Non. Parce que, chez nous, l'objectif est justement de fédérer tous les acteurs, petits ou grands, dont l'industriel a besoin pour mettre en place son projet IoT. Nous nous occupons de tout : on met en place le réseau, on sélectionne les capteurs les plus adaptés et, en cas de besoin, on choisit le bon partenaire qui va traiter les données pour le compte du client.

Les craintes liées à la sécurité et à la confidentialité des données nuisent-elles aux projets ?

Non. Cela n'est du moins pas un problème pour nos clients. Lorsqu'on met en place des solutions pour gérer à distance le remplissage de cuves de fioul, par exemple, les données ne sont pas particulièrement stratégiques. En revanche, il y a des secteurs qu'on évite, justement, pour des raisons de confidentialité. Par exemple, avec notre réseau LoRa, nous n'avons pas de projets dans le milieu médical. Dans ce secteur, il existe d'autres solutions, plus sécurisées, notamment via les réseaux mobiles traditionnels.

Orange déploie aujourd'hui un réseau LoRa concurrent, et chasse les mêmes clients que vous. Le craignez-vous ?

Pas du tout. Et au contraire, je suis très content qu'Orange déploie son propre réseau, parce qu'in fine, c'est plus sécurisant pour le client. Prenez un industriel qui souhaite connecter 10.000 objets via Objenious. Si nous étions les seuls à disposer d'un réseau LoRa, il pourrait être légitimement craindre une augmentation de nos tarifs... Mais en l'occurrence, si cela devait arriver, il pourrait toujours filer chez Orange. Autrement dit, je pense que la concurrence d'Orange lève une barrière à l'entrée pour nos clients.

Beaucoup d'analystes prévoient depuis longtemps une explosion de l'Internet des objets. Mais le marché semble prendre beaucoup plus de temps à décoller...

Il est vrai que beaucoup d'études prévoyaient un démarrage ultra-rapide. Or, nous le voyons bien, peu de groupes ont décidé d'emblée de connecter de grands volumes d'objets... Toutefois, je pense que nous allons bientôt passer du buzz au business. Chez Objenious, on constate que cette année, plusieurs clients veulent connecter des dizaines de milliers d'objets. Et je crois qu'en 2018, on passera la barre, chez certains industriels, de plus de 100.000 objets connectés.
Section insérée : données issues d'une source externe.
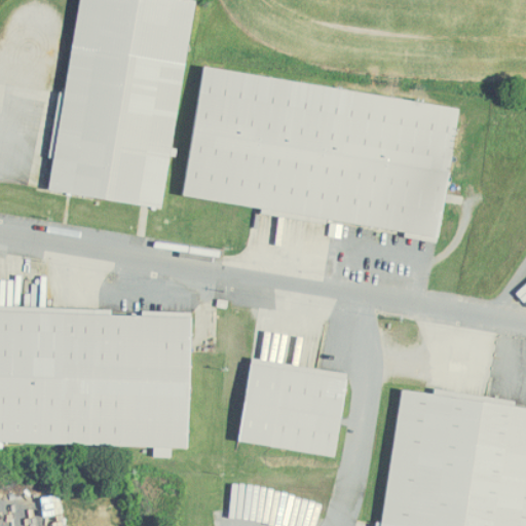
[(47,191),(165,208),(193,0),(79,0),(67,92),(61,92),(47,191)]
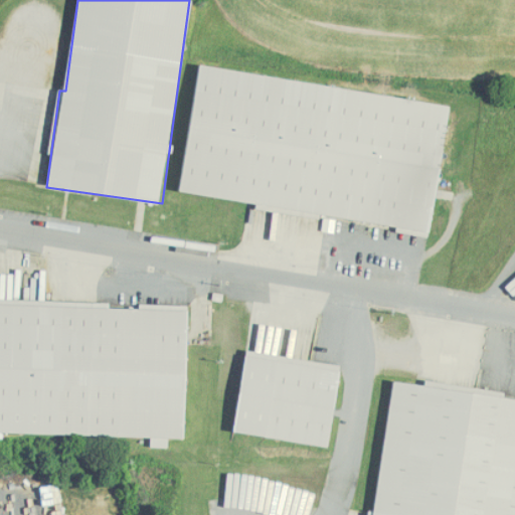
[(450,105),(199,67),(181,192),(259,203),(259,207),(431,232),(450,105)]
Qu'attendez-vous du nouveau gouvernement pour favoriser l'IoT ?

J'attends qu'on reste dans un système ouvert. Il y a de la compétition, on se rentre parfois dedans, mais c'est sain. Je crois qu'à un moment, il est bon de laisser le marché décider. La France est en avance dans l'IoT, un véritable écosystème est en train d'émerger. Il faut que le gouvernement et les politiques en aient conscience, et ne cassent pas cette dynamique, notamment en régulant trop tôt et trop fort le secteur.